Copy out every row below that contains the word "knife". Case counts, so match capital and lowercase letters.

» Data records:
────

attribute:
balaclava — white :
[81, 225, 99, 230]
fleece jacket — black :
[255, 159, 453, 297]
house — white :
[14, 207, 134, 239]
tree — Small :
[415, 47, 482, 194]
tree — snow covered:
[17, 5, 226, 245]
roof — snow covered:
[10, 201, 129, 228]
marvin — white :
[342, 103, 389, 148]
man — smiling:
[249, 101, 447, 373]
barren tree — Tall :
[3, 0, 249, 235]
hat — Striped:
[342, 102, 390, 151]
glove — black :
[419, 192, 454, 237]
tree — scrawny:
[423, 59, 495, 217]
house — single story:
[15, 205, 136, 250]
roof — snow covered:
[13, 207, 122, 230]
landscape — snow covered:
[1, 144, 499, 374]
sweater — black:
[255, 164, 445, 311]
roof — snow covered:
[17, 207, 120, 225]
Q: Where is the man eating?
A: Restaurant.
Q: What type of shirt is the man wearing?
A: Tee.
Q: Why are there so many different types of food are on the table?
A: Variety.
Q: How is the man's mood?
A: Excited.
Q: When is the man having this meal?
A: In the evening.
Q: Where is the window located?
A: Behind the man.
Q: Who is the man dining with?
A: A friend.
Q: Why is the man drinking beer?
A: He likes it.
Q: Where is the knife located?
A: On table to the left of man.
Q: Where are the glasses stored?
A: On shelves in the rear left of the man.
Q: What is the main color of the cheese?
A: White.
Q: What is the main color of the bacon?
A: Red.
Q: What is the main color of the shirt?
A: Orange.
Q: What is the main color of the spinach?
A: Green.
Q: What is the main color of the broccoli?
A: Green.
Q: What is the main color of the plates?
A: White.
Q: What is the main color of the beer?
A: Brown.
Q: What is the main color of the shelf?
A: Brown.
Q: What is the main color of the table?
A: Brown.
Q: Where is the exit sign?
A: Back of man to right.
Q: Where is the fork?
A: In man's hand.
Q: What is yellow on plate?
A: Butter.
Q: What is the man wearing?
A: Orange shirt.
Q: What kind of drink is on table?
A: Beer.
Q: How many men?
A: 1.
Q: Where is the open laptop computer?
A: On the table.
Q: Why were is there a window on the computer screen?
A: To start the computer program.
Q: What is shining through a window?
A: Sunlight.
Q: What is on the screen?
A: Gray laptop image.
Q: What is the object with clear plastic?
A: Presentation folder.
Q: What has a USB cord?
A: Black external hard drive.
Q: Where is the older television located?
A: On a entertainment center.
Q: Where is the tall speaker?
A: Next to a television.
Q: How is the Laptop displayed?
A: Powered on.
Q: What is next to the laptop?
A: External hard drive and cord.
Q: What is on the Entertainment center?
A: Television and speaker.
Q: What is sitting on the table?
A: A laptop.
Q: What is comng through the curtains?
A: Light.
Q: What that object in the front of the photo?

────

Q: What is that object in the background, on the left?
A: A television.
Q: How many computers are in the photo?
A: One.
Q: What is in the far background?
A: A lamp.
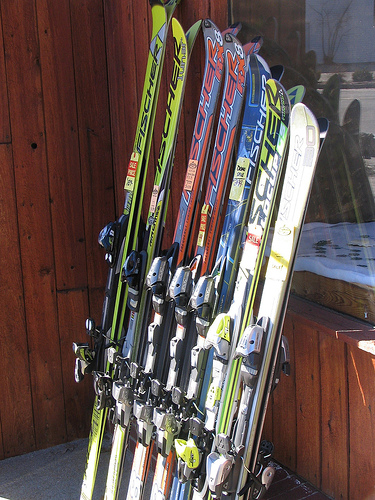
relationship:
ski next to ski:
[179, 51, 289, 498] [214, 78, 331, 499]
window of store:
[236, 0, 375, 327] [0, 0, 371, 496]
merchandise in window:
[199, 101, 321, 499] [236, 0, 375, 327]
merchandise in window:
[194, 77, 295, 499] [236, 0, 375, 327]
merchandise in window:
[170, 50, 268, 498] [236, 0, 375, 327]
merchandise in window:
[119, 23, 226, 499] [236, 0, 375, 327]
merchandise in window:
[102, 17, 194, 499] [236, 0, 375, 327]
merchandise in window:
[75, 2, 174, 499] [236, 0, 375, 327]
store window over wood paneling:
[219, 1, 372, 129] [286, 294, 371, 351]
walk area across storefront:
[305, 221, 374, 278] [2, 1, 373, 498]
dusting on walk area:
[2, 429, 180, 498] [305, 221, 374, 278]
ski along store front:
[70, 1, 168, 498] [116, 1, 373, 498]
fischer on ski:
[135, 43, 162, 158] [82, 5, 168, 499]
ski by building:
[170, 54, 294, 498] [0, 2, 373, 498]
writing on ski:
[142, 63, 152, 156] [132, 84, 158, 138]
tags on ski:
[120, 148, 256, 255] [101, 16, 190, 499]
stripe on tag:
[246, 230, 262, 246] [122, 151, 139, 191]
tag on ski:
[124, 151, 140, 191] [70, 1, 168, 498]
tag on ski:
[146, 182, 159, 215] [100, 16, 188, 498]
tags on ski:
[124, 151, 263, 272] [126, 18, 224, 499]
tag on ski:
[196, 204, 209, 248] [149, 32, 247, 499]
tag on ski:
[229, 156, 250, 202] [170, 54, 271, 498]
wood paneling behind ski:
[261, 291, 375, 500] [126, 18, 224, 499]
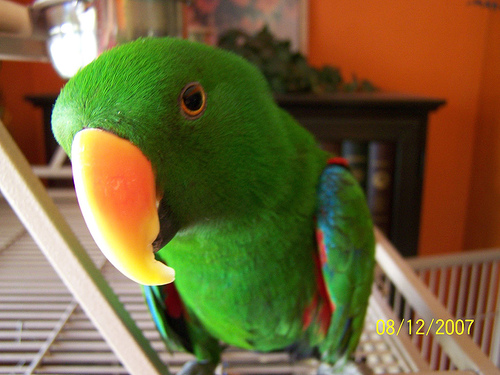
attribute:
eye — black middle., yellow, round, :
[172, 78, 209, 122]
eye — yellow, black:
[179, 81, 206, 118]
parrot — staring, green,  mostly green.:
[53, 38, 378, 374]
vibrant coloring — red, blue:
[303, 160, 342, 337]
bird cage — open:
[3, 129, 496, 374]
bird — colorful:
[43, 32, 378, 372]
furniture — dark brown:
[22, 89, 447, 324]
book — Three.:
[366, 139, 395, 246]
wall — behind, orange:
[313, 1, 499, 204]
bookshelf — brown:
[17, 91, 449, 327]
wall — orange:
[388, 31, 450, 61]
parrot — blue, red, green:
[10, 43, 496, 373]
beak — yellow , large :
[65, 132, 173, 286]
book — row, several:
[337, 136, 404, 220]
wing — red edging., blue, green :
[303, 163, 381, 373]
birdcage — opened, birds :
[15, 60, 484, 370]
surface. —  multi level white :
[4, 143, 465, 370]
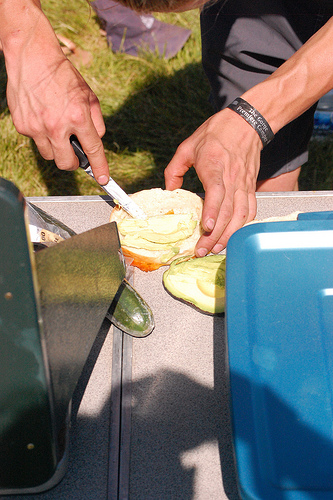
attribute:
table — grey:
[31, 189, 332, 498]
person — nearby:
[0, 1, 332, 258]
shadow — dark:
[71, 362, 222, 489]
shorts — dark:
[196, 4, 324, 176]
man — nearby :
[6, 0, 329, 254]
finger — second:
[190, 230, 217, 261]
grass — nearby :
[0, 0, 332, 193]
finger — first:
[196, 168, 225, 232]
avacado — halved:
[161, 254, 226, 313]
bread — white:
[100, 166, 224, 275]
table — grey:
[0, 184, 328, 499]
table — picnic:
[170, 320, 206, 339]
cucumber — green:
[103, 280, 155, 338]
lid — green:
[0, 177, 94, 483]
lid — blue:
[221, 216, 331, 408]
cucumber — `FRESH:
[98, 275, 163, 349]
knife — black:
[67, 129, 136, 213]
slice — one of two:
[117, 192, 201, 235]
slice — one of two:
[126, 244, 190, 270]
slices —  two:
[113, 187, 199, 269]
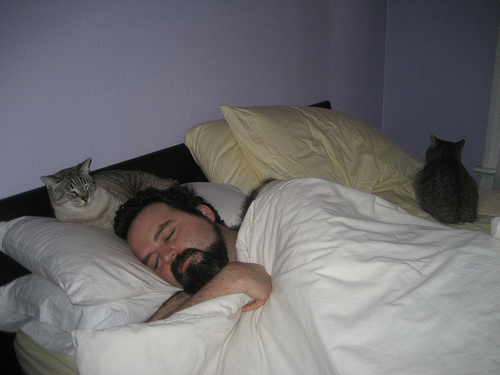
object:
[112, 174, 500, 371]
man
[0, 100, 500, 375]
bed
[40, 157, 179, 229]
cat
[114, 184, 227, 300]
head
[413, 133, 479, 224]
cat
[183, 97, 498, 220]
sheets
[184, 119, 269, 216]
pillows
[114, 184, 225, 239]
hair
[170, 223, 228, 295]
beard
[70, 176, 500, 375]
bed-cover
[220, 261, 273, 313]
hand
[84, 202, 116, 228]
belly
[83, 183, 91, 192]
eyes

────

» The result:
Q: Where is the knife located?
knife — black:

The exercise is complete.